3. The “One Steinway Place” collection was a project that you envisioned for eight years after going on a tour at the Steinway factory in 2002. What made you go back?

During that tour in 2002 I was almost moved to tears. The scene of the wooden rims drying after they have been bent on massive presses is the shot that I thought about for eight years. What started out as just a plank of wood had the shape of a piano twenty minutes later. Being able to see the piano in this elemental form was so moving, because I knew instantly what it was. It’s a shape that we all know and love and seeing it in that incipient stage – I just didn’t expect it.

4. What story are you trying to tell with this collection of photographs?

What I’ve tried to show here is a different side of the piano. On one hand, these photographs look inside, under the lid into the method of assembly and the choreography of production. But its also a celebration of the built form and of craftsmanship, something I fear is becoming all too rare in the American workplace.The power of the piano making process is that most of the activity happens within the reach of the human hands. There is nothing romantic about it, it requires craftsmanship and skill and apprenticeship and they’ve been doing it the same way since the 19th century. This is a great example of how old-world craftsmanship can still flourish.

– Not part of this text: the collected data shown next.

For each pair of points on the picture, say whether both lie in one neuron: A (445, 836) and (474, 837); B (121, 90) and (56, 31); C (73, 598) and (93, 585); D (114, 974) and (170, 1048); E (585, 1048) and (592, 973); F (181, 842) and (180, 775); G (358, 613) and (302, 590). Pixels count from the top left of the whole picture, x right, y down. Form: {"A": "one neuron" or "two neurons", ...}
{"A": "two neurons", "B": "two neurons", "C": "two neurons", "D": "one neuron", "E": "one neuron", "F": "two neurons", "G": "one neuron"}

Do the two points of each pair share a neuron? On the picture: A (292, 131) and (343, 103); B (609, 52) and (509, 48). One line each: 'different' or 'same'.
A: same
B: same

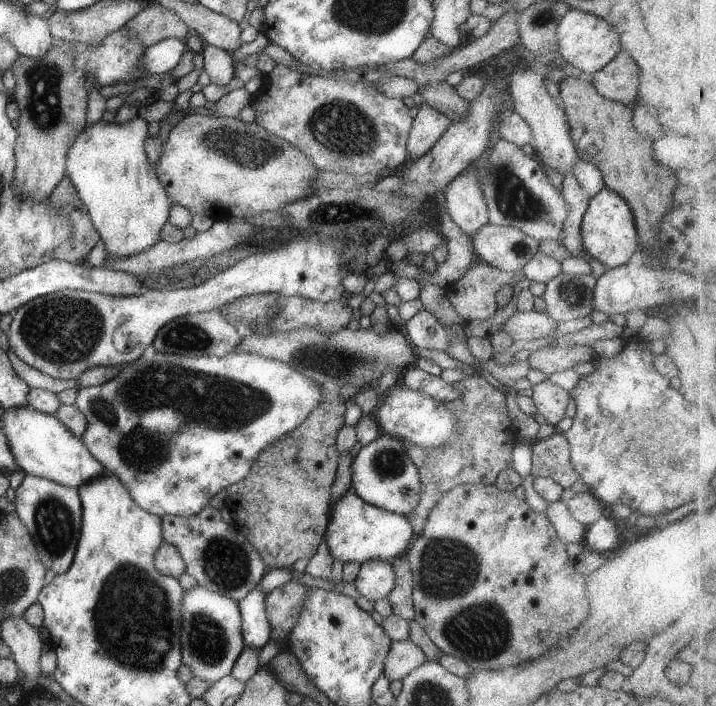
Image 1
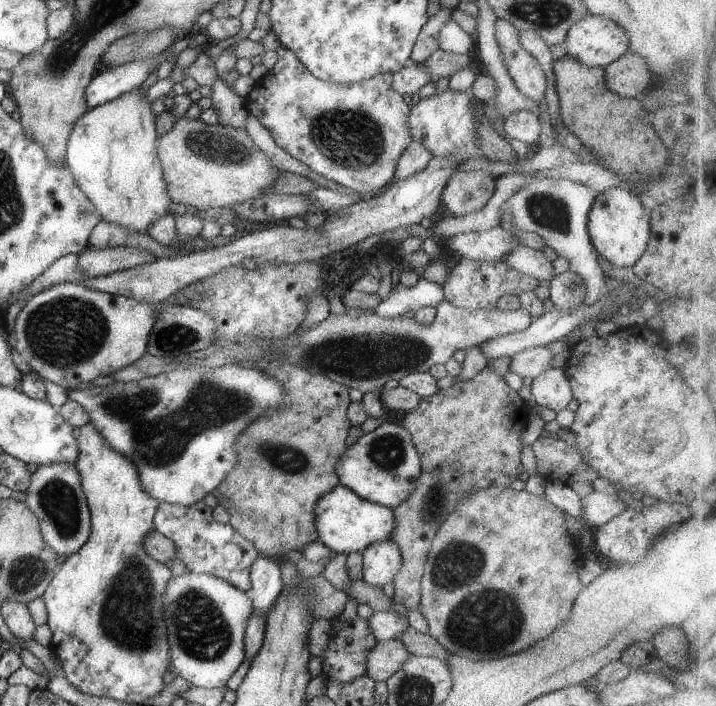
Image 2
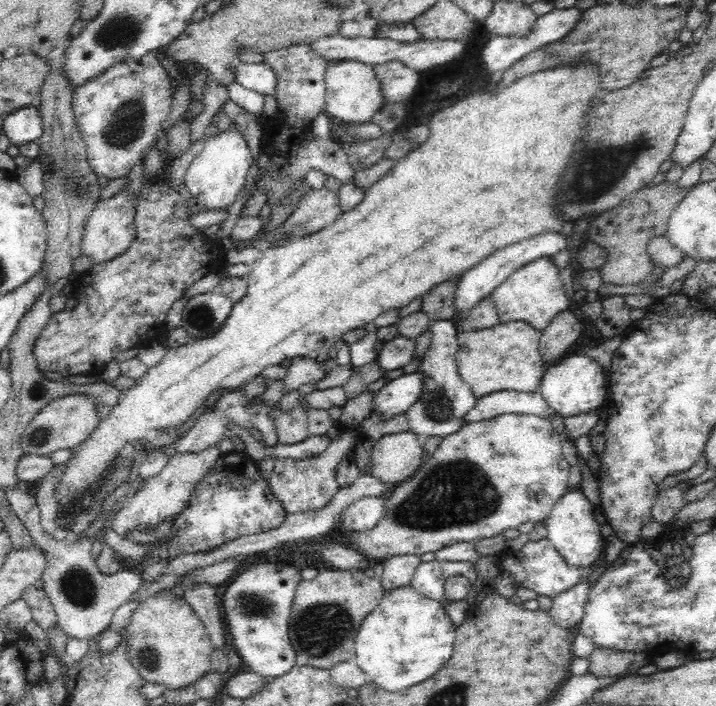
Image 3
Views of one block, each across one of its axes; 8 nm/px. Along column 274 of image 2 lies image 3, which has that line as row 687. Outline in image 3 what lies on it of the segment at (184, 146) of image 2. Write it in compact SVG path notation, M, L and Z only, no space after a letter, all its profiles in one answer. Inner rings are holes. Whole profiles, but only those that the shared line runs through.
M170 589L146 598L139 603L128 626L128 660L147 682L164 684L176 690L193 685L210 670L210 654L214 650L212 639L195 610Z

5. In your previous projects, you’ve focused on landscapes and buildings that are vanishing. Why the shift from that to this celebration of craftsmanship?

Asylum_Book_CoverI’ve always had an appreciation of the built form and of assembly. The way I understand the environment is by taking it apart, by deconstructing it. This Steinway collection is a deconstruction of a whole into parts, whereas a previous project, Asylum: Inside the Closed World of State Mental Hospitals, was reconstruction of ruins, a reconstruction of the parts into a whole. By going to all these different hospitals around the country and taking photographs, the collection showed this model hospital system as it once was. The evolution of might seem like a jump but actually what fascinated me about the hospitals was that there was this manufacturing component that allowed the hospitals function. To keep themselves going, they put the patients to work. So as I was photographing things we associate with a mental hospitals, I was also photographing shoe shops, gardens, farms, slaughterhouses. This was a very self-contained community and the fact that they made their own clothing, shoes and food made me want to photograph something that is being made instead of photographing something that is gone.